Jakarta (ANTARA Aceh) - Anggota Dewan Perwakilan Rakyat (DPD) RI Adrianus Garu mendukung penuh penyataan Wakil Ketua Dewan Perwakilan Rakyat (DPR) Fadli Zon yang meminta DPR dibubarkan saja kalau Komisi Pemberantasan Korupsi (KPK) tidak mau diawasi.

"Saya sangat mendukung pernyataan Fadli Zon agar DPR dibubarkan. Karena selama ini banyak contoh yang tidak baik yang ditunjukkan anggota DPR kepada masyarakat pemilihnya," kata Anggota DPD RI Andre Garu di Jakarta, Selasa.

Sebelumnya wakil ketua DPR Fadli Zon menyatakan dalam sistem demokrasi maka hal biasa jika sebuah lembaga atau institusi diperiksa oleh DPR. Karena DPR sebagai wakil rakyat melakukan salah satu fungsinya, pengawasan.

Karena itu, tambah Fadli Zon, kalau enggak mau ada demokrasi bubarkan saja DPR.

Lebih lanjut Andre Garu mengatakan, pernyataan Fadli Zon itu sangat tepat, benar, dan wajar karena banyak contoh yang tidak baik yang dilakukan anggota dewan terhormat selama ini. Dia kemudian memberikan beberapa contoh.

Pertama, soal reses yang diketahui sebagai kesempatan kepada anggota dewan untuk bertemu dengan konstituennya secara rutin dan menyerap aspirasi mereka.

"Yang terjadi adalah anggota DPR dari dapil lain melakukan reses ke dapil lain. Mereka bukan datang menyerap aspirasi daerahnya dan memperjuangkan di pusat, tetapi datang ke dapil lain dan memperjuangkan aspirasi daerah lain. Alhasil, mereka diseret oleh KPK," katanya.

Kasus yang menimpa Anggota Komisi V DPR RI Damayanti Wisnu Putranti, yang dituntut pidana enam tahun penjara oleh KPK, adalah contoh bagaimana dia melakukan reses ke daerah lain, padahal Damayanti sendiri berasal dari Dapil Semarang.

Kedua, masih banyak anggota DPR yang belum menyerahkan laporan harta kekayaan ke KPK selaku penyelenggara negara.

Ketiga, ada anggota DPR yang terjerat kasus pajak tetapi santai saja.

"Kita bisa baca di media online kasus pajak yang menimpa Fadli Zon dan Fahri Hamzah. Kenapa aparat penegak hukum tidak menuntaskan kasus tersebut?," katanya
    
Keempat, kasus "Papa Minta Saham" tiba-tiba lenyap begitu saja, padahal mengenai sadap menyadap itu sangat dibutuhkan untuk membuktikan kejujuran orang.

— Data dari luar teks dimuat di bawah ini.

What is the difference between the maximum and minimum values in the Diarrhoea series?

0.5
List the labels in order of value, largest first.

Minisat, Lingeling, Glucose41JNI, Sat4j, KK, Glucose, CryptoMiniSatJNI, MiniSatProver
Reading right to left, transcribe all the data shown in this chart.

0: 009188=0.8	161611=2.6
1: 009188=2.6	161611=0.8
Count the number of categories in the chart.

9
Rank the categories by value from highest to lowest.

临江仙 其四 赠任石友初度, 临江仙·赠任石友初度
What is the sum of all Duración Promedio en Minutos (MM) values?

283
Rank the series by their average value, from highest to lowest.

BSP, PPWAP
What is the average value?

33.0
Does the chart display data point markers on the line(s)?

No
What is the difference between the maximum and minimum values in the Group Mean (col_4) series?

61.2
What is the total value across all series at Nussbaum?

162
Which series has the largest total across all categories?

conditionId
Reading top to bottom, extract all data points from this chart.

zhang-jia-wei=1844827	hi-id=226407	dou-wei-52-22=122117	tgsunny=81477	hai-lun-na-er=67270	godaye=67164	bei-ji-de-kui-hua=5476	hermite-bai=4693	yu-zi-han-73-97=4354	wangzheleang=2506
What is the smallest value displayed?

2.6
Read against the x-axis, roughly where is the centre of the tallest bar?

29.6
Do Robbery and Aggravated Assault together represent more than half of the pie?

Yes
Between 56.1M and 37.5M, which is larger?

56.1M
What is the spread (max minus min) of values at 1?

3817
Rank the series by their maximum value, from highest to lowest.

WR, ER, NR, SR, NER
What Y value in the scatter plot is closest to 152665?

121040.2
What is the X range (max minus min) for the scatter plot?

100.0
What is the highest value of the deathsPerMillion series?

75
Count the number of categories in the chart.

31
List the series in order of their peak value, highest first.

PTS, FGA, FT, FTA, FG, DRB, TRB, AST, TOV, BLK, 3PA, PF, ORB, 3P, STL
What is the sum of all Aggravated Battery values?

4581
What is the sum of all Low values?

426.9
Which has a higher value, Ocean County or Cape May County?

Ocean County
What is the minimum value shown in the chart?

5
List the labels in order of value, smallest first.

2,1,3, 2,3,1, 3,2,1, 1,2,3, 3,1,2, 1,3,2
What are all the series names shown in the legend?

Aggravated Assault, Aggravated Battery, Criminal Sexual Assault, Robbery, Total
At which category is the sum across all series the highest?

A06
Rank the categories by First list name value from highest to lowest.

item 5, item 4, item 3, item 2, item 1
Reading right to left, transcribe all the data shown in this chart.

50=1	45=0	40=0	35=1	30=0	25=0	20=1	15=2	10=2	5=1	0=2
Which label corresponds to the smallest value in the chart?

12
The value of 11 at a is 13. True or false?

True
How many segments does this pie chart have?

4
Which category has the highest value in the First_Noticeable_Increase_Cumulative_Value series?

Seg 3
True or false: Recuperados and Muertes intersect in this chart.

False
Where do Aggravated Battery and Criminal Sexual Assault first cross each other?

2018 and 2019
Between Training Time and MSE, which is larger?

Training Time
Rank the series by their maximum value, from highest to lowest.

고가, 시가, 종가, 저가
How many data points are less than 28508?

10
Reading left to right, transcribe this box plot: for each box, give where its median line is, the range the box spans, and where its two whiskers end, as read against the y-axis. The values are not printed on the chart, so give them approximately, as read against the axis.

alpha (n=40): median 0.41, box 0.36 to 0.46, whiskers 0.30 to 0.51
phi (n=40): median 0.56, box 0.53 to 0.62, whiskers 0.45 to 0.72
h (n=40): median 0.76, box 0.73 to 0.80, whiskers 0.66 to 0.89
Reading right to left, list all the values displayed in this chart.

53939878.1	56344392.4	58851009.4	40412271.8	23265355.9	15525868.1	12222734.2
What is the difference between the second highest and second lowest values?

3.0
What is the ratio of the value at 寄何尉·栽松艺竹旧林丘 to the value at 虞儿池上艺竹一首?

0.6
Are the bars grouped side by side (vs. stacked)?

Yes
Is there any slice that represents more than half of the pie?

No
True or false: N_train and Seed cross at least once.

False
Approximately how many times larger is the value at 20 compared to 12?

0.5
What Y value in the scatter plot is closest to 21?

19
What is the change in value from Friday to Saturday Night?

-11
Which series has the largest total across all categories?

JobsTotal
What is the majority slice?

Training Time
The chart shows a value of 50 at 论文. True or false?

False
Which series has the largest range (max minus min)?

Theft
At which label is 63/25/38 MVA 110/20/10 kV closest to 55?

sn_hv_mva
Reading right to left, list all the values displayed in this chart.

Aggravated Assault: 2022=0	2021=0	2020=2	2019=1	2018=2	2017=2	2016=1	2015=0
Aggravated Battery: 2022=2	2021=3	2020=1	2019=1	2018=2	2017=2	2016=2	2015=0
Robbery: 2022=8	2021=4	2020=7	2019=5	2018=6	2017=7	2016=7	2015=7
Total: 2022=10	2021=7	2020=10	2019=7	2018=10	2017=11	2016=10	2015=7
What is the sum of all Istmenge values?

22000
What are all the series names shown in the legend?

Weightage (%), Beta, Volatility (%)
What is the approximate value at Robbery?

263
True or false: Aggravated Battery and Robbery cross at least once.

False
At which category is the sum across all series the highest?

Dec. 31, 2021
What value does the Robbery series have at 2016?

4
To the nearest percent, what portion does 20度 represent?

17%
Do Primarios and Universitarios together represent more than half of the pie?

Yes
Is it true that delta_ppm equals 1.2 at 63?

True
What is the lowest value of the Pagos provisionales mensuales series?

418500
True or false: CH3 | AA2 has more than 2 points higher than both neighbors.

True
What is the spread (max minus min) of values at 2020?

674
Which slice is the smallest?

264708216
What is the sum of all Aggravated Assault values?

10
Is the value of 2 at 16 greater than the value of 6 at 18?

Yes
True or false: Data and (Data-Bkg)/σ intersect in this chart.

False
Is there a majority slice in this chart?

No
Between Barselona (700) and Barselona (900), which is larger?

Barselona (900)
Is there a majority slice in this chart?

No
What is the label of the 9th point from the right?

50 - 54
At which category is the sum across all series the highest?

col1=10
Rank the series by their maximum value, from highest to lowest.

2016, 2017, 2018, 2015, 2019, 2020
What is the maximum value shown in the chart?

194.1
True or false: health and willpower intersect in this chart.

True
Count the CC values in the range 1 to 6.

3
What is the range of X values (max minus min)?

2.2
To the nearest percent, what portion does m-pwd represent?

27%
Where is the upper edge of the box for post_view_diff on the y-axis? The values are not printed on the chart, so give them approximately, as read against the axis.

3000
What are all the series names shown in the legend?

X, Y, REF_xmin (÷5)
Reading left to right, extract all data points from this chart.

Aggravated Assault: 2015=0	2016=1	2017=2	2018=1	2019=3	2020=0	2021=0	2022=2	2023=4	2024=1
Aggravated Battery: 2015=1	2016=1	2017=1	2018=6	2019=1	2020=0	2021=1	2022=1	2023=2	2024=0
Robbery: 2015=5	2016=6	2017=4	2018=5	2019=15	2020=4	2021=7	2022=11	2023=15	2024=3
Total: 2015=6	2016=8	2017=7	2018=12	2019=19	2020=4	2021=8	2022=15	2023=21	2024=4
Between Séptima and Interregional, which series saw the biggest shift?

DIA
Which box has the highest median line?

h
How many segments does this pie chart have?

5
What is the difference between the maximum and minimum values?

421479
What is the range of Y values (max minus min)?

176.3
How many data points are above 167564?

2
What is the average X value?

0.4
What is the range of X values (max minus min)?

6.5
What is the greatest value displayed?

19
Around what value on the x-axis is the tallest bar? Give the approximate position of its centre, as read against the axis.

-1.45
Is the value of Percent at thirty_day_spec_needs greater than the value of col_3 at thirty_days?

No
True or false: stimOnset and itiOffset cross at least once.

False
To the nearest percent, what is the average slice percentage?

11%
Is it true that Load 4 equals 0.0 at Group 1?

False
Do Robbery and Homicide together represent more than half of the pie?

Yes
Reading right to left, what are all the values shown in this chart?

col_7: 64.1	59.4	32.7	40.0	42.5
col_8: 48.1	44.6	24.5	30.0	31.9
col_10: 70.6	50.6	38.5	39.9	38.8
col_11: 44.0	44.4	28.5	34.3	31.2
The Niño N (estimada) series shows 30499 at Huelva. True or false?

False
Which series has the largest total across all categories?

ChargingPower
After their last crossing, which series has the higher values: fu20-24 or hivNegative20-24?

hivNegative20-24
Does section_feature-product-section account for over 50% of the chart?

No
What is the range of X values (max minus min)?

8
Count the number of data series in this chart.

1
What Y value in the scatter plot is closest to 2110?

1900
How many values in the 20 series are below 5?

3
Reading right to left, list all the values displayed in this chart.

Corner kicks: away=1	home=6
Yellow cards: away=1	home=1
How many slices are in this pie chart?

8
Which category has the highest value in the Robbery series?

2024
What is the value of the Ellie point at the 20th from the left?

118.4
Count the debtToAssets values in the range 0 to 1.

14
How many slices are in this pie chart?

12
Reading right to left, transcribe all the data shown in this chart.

Kelima, banyak pertimbangan DPD RI yang diabaikan oleh DPR, padahal sekarang ini sudah masuk era otonomi daerah. DPR seharusnya mendukung Nawacita Presiden Joko Widodo untuk membangun dari daerah ke pusat.

"Semuanya ini dibuat tidak jelas. Dalam hal otonomi, seharusnya enam hal saja yang diurus oleh pusat, tetapi sekarang tambah rusak dengan banyaknya undang-undang yang kewenangan daerah di ambil lagi oleh pusat," kata politisi Partai Hanura itu.